* TASK
Return the listing below unchanged, except that the pictures are dropped.
----------------------------------------
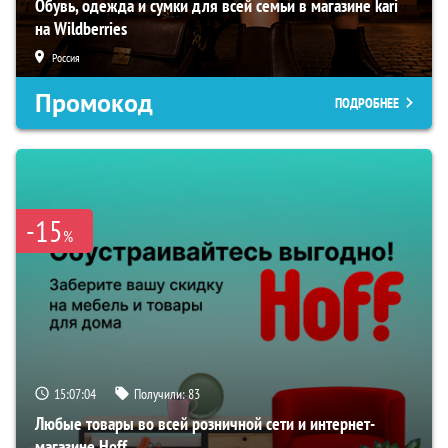
Обувь, одежда и сумки для всей семьи в магазине kari
на Wildberries
Россия
Промокод
ПОДРОБНЕЕ
-15
%
15:07:03
Получили:
83
Любые товары во всей розничной сети и интернет-
магазине Hoff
----------------------------------------
* REPLY TO THE TASK
Обувь, одежда и сумки для всей семьи в магазине kari
на Wildberries
Россия
Промокод
ПОДРОБНЕЕ
-15
%
15:07:03
Получили:
83
Любые товары во всей розничной сети и интернет-
магазине Hoff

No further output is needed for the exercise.